INTENSITÁ DI ESERCIZIO

OBIETTIVO

% FCmax

1

Molto leggera

Mantenersi in forma

50% - 60%

2

Leggera (fascia lipolitica)

Bruciare grassi

60% - 70%

3

Moderata

Aumento resistenza

70% - 80%

4

Elevata

Preparazione gara

80% - 90%

5

Massima

Prestazione aerobica

90% - 100%

Rivolgendo particolare attenzione ai soggetti in sovrappeso e sedentari, è bene chiarire che bruciare i grassi non significa correre velocemente e sudare tanto: solo rimanendo nella fascia lipolitica, infatti, potrete riuscire maggiormente nell’intento di perdere peso.

E’ importante sapere che un cuore poco allenato, anche a riposo, ha battiti elevati e fa fatica a pompare sangue in tutti i distretti muscolari; inoltre, sotto sforzo aumenterà molto rapidamente la sua frequenza, per poi diminuirla molto lentamente a fine attività.

Ricordate che inizialmente la fascia lipolitica corrisponderà solo ad una camminata più o meno veloce sul tapis roulant, poiché la vostra frequenza sarà già elevata a riposo.
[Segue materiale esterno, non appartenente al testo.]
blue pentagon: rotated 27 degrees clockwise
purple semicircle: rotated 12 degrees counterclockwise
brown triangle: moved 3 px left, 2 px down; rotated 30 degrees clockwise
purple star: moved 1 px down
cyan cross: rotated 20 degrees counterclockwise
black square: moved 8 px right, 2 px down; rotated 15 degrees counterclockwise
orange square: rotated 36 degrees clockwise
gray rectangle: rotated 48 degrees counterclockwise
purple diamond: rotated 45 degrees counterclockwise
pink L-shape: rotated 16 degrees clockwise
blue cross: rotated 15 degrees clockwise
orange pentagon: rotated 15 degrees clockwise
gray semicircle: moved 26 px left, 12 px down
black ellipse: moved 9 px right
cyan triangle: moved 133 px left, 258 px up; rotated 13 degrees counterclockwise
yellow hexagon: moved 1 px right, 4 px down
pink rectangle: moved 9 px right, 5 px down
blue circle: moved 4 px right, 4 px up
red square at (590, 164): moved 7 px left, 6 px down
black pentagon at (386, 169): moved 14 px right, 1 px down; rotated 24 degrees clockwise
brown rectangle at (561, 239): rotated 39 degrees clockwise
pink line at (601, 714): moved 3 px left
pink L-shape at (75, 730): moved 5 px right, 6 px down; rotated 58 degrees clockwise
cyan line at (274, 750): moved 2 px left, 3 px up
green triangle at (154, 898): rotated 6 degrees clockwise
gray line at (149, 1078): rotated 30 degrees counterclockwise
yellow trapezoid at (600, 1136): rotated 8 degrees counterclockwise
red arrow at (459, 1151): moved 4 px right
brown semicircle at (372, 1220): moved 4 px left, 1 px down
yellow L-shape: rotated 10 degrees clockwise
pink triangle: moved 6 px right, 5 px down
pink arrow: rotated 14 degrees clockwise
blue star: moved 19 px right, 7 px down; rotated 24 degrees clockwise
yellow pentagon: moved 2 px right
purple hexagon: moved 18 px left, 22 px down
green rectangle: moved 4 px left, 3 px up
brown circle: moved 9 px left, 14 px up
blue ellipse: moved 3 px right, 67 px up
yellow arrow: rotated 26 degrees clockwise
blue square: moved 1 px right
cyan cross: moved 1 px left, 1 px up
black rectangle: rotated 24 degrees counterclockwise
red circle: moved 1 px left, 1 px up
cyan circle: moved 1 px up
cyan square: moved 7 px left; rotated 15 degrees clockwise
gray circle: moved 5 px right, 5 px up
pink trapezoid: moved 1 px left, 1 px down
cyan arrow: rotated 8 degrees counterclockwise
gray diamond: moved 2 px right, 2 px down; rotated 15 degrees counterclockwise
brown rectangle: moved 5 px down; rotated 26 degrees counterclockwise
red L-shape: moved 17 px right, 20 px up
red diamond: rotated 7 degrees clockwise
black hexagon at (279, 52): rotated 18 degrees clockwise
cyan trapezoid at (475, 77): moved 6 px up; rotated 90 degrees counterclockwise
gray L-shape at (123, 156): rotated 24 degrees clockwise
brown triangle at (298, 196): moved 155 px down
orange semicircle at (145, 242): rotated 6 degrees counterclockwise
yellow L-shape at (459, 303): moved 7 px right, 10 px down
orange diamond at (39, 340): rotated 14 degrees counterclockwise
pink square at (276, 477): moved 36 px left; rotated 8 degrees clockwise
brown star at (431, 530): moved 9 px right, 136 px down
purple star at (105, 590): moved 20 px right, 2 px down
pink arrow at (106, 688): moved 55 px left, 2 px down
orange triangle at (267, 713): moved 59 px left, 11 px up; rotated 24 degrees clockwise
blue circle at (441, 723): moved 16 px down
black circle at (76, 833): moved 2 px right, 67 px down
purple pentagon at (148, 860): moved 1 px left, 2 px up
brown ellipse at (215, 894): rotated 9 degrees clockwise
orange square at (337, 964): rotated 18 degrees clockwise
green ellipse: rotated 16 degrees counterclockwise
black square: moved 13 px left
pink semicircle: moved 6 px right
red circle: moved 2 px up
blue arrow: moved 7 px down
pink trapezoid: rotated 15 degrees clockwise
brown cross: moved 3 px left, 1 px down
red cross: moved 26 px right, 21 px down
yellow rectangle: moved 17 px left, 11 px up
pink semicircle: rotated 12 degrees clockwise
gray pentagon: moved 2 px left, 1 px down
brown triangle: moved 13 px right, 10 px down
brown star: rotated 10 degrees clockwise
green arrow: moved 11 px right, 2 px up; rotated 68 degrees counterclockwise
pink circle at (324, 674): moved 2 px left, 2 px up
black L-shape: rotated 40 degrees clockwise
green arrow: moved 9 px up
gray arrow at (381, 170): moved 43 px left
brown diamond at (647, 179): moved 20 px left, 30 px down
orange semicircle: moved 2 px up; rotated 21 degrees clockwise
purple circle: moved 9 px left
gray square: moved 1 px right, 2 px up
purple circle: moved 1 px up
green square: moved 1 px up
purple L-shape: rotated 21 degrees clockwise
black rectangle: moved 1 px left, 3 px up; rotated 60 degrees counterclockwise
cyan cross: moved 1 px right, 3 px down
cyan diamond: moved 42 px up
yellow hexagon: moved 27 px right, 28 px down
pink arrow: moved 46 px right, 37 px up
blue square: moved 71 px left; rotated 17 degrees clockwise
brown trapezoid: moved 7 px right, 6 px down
Allenamento dopo allenamento le migliorie saranno evidenti in termini di perdita di peso, di resistenza e di benessere generale.

Teniamo ben in mente, infine, che l’allenamento non deve mai stressare l’organismo e l’attività fisica deve giovare alla salute, contribuendo in questo modo a migliorare la qualità della vita.